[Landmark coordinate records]
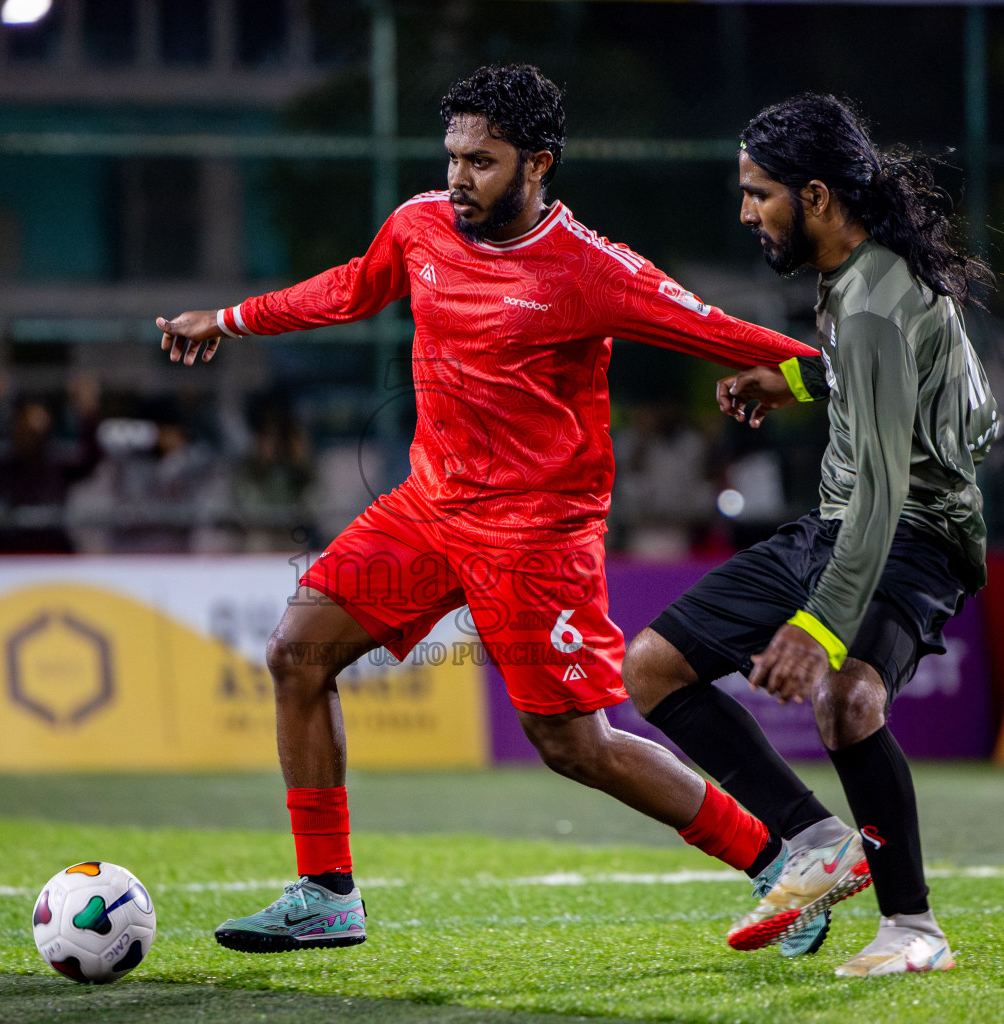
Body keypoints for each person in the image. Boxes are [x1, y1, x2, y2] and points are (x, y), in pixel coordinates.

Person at [157, 64, 850, 956]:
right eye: (451, 157)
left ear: (538, 165)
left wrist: (797, 377)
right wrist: (231, 318)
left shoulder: (593, 271)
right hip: (428, 505)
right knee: (297, 654)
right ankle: (327, 892)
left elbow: (737, 334)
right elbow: (348, 289)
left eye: (480, 163)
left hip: (535, 532)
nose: (457, 180)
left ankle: (775, 862)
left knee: (573, 745)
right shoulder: (419, 226)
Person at [624, 93, 999, 976]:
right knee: (651, 667)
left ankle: (914, 928)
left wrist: (819, 627)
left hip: (917, 533)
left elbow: (884, 485)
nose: (747, 211)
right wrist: (789, 383)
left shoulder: (872, 299)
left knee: (847, 700)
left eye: (760, 194)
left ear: (818, 196)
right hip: (840, 523)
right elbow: (881, 382)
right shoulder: (859, 277)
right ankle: (816, 840)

▶ **Your goal**:
Taking the entries above, write out exactly the lines starting with the line containing "left elbow: (737, 334)" and going on through the line containing "right wrist: (789, 383)", both included, and nothing else.

▶ **Answer to the problem**:
left elbow: (737, 334)
right elbow: (348, 289)
left eye: (480, 163)
left hip: (535, 532)
nose: (457, 180)
left ankle: (775, 862)
left knee: (573, 745)
right shoulder: (419, 226)
Person at [624, 93, 999, 976]:
right knee: (651, 667)
left ankle: (914, 928)
left wrist: (819, 627)
left hip: (917, 533)
left elbow: (884, 485)
nose: (747, 211)
right wrist: (789, 383)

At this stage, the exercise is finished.